▶ [EXERCISE DESCRIPTION]
Please repeat the entire listing verbatim and keep the pictures out.

▶ [COLLECTED DATA]
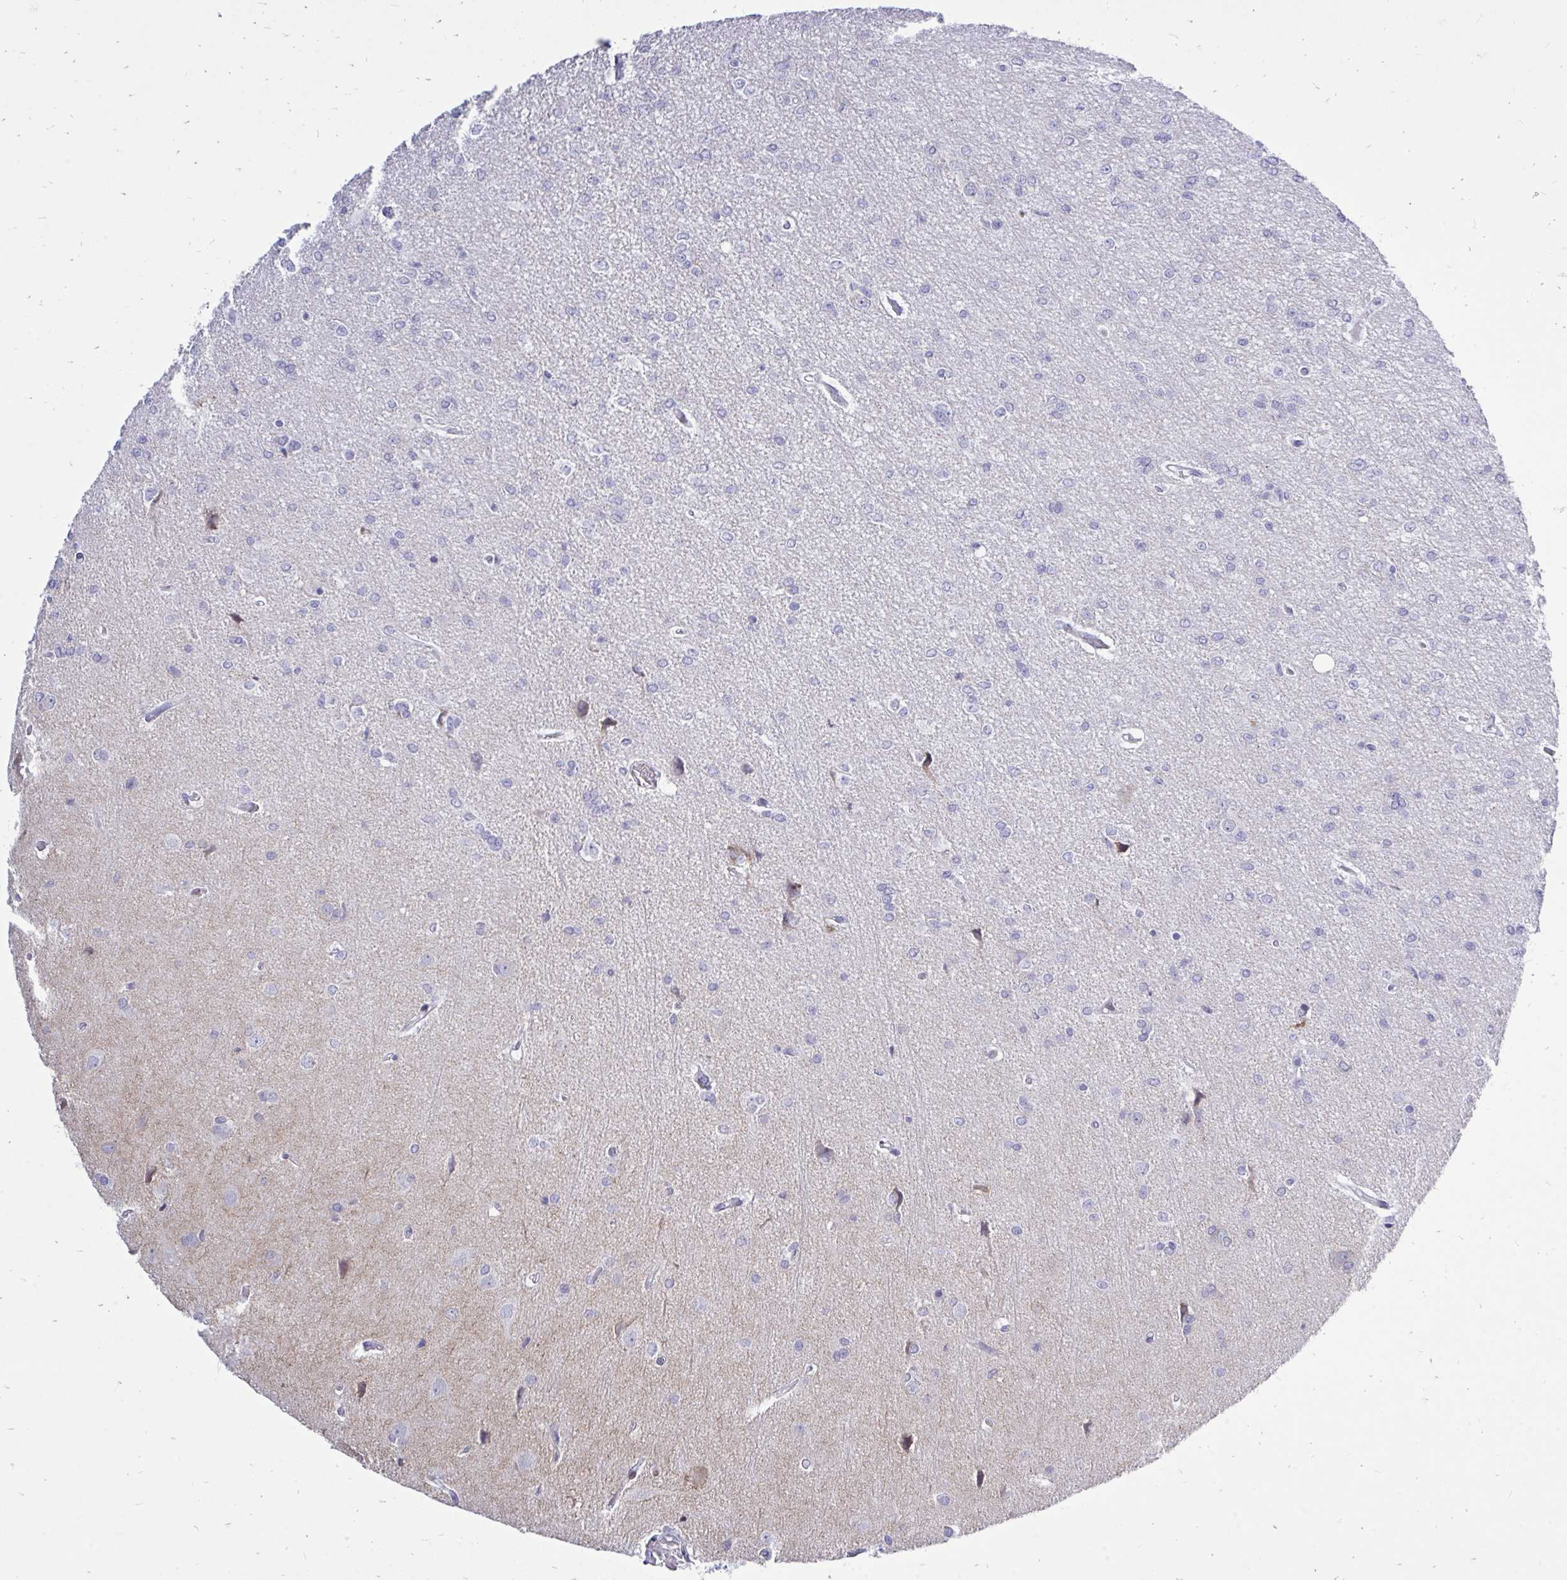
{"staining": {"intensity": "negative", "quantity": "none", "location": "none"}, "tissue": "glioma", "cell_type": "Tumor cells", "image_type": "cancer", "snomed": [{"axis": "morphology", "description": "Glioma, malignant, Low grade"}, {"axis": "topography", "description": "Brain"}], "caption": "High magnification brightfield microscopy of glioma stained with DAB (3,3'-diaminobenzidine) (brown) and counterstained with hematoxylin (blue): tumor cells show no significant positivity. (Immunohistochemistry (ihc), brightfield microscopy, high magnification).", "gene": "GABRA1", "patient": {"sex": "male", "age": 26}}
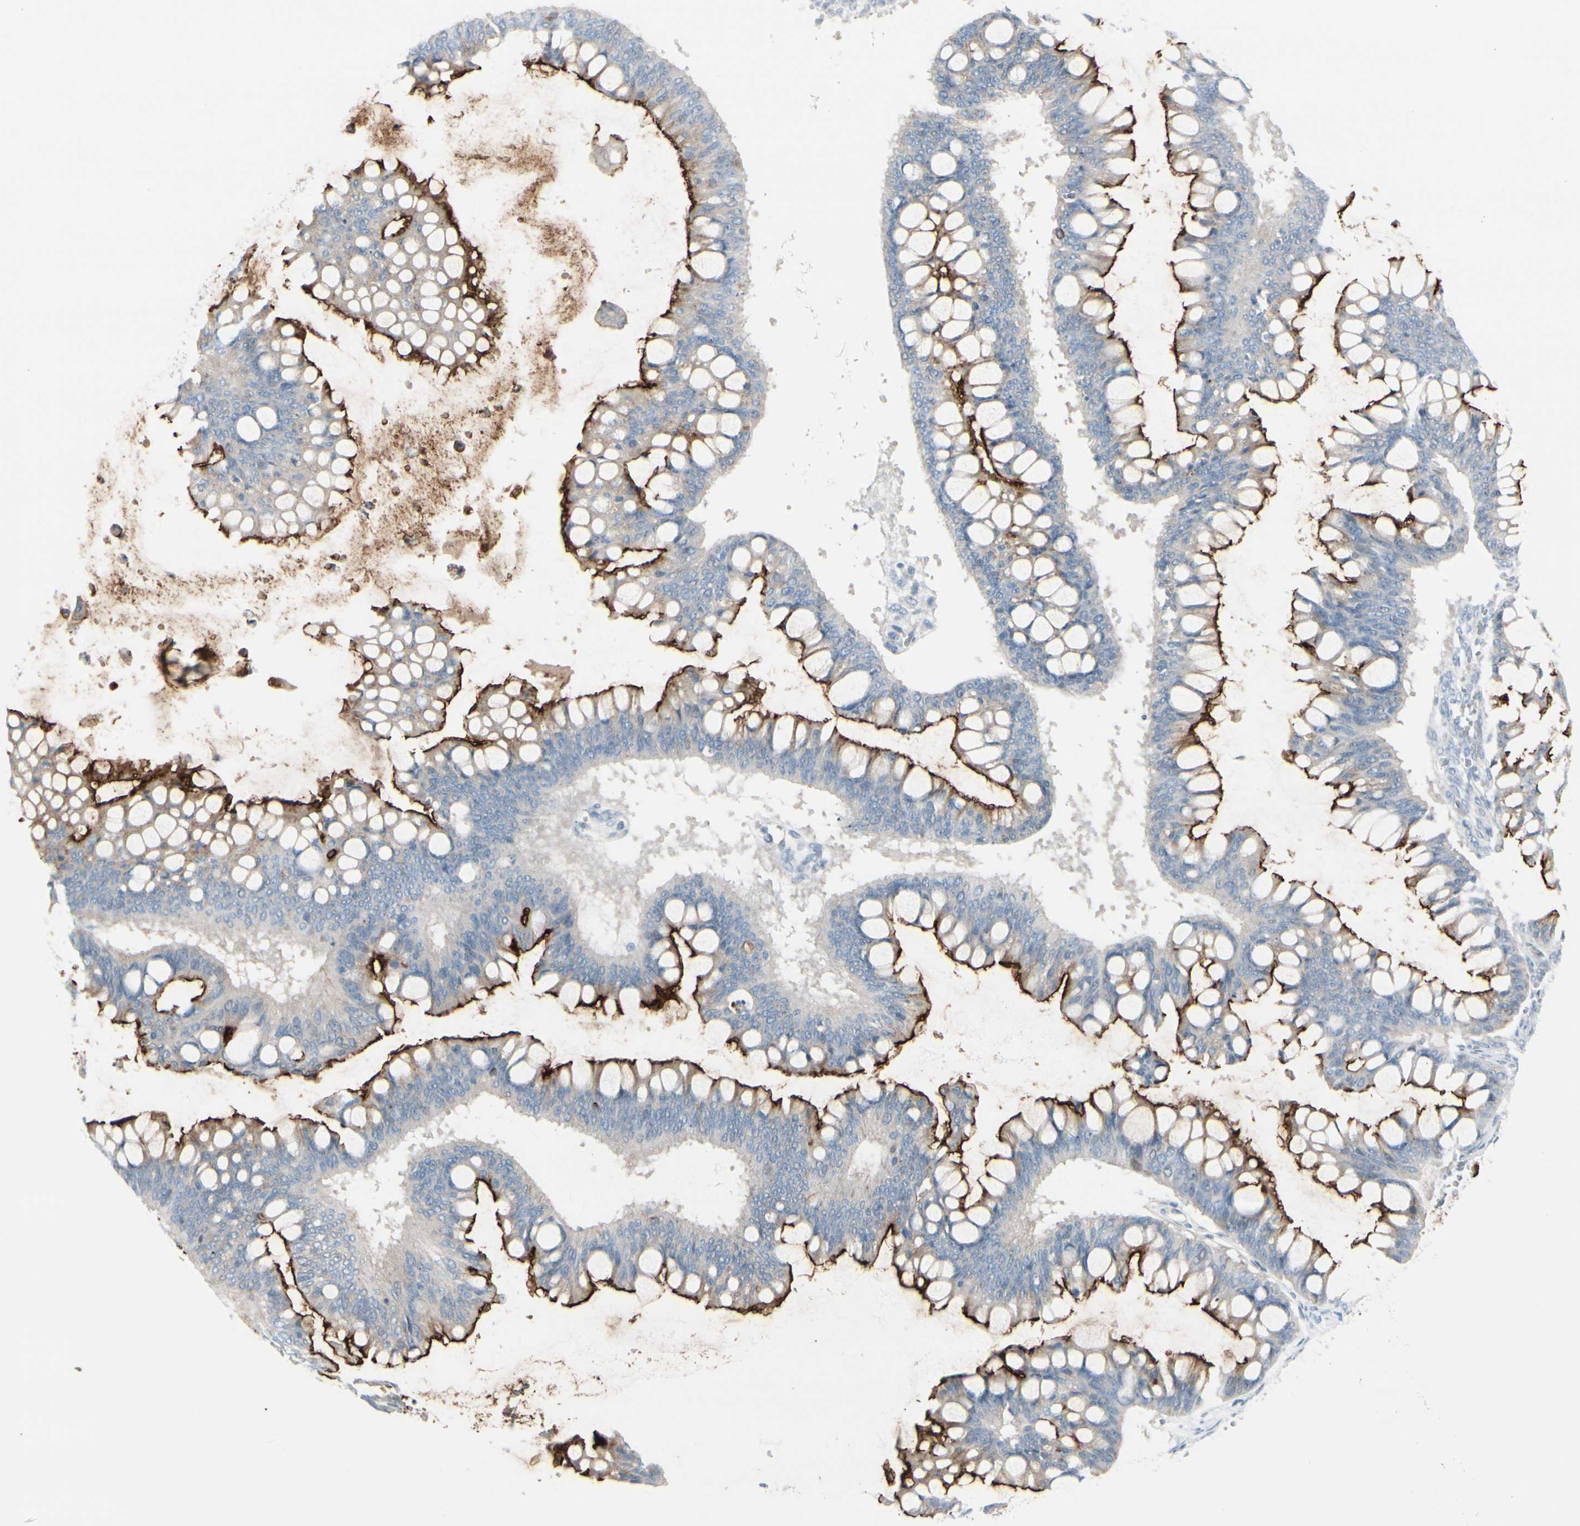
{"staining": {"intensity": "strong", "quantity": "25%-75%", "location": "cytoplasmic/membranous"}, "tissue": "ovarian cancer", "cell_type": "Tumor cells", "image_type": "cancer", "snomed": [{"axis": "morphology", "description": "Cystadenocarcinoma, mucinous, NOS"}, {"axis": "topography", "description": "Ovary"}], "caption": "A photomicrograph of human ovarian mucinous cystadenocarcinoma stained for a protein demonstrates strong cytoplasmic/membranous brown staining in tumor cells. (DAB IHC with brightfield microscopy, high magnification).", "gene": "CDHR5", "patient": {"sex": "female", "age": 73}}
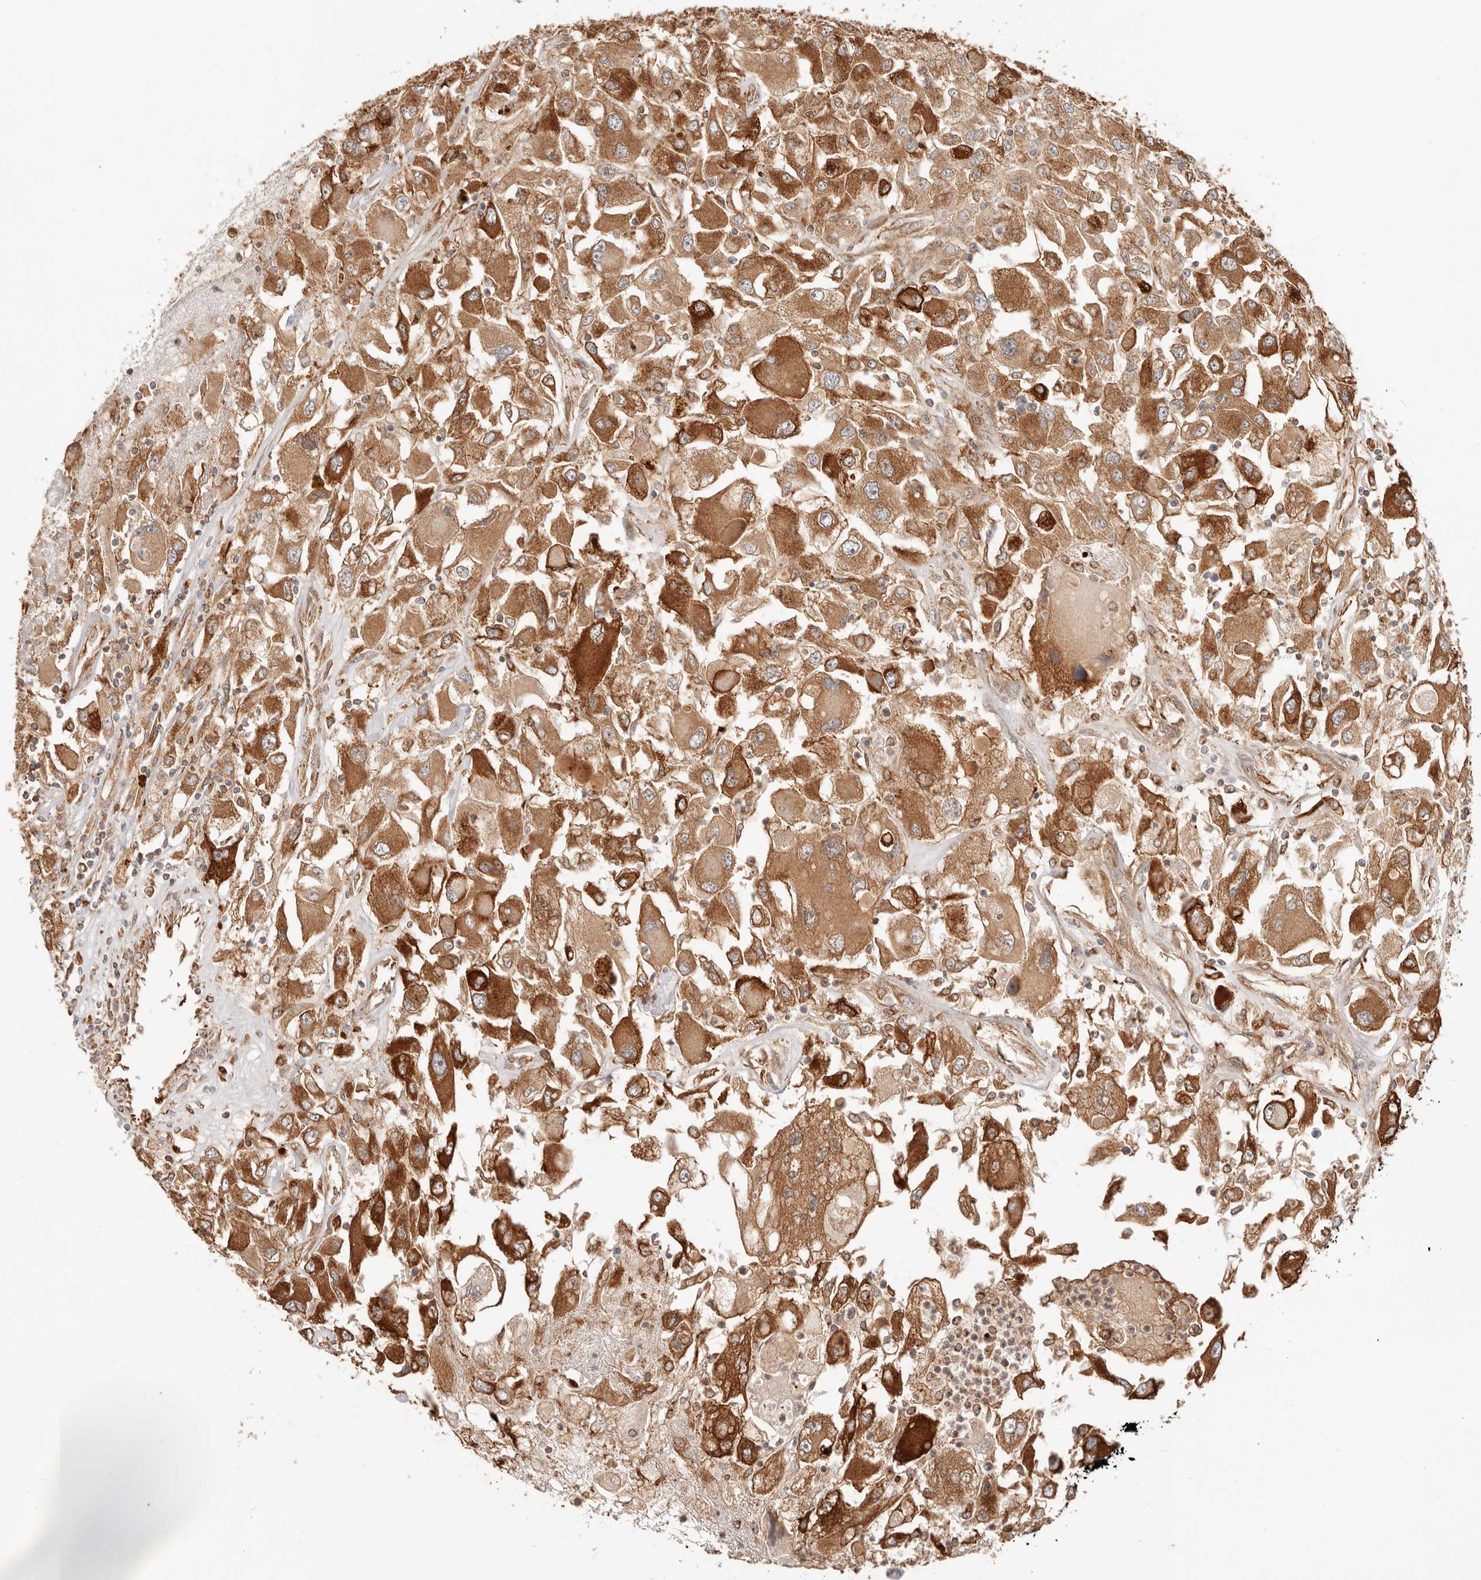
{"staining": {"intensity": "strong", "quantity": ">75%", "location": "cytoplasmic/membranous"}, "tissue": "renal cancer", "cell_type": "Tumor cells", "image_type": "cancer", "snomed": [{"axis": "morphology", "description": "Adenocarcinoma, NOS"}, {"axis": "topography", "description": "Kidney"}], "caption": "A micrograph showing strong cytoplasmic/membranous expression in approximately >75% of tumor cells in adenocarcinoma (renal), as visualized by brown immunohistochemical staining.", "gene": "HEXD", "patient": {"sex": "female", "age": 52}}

▶ [WRITTEN SOLUTION]
{"staining": {"intensity": "negative", "quantity": "none", "location": "none"}, "tissue": "glioma", "cell_type": "Tumor cells", "image_type": "cancer", "snomed": [{"axis": "morphology", "description": "Glioma, malignant, Low grade"}, {"axis": "topography", "description": "Brain"}], "caption": "High magnification brightfield microscopy of glioma stained with DAB (3,3'-diaminobenzidine) (brown) and counterstained with hematoxylin (blue): tumor cells show no significant positivity. (Immunohistochemistry (ihc), brightfield microscopy, high magnification).", "gene": "GABRA1", "patient": {"sex": "male", "age": 26}}
{"staining": {"intensity": "strong", "quantity": "25%-75%", "location": "cytoplasmic/membranous"}, "tissue": "ovarian cancer", "cell_type": "Tumor cells", "image_type": "cancer", "snomed": [{"axis": "morphology", "description": "Cystadenocarcinoma, mucinous, NOS"}, {"axis": "topography", "description": "Ovary"}], "caption": "A photomicrograph of human ovarian mucinous cystadenocarcinoma stained for a protein demonstrates strong cytoplasmic/membranous brown staining in tumor cells. (DAB IHC with brightfield microscopy, high magnification).", "gene": "CDHR5", "patient": {"sex": "female", "age": 73}}
{"staining": {"intensity": "strong", "quantity": ">75%", "location": "cytoplasmic/membranous"}, "tissue": "renal cancer", "cell_type": "Tumor cells", "image_type": "cancer", "snomed": [{"axis": "morphology", "description": "Adenocarcinoma, NOS"}, {"axis": "topography", "description": "Kidney"}], "caption": "A micrograph showing strong cytoplasmic/membranous expression in approximately >75% of tumor cells in adenocarcinoma (renal), as visualized by brown immunohistochemical staining.", "gene": "HEXD", "patient": {"sex": "female", "age": 52}}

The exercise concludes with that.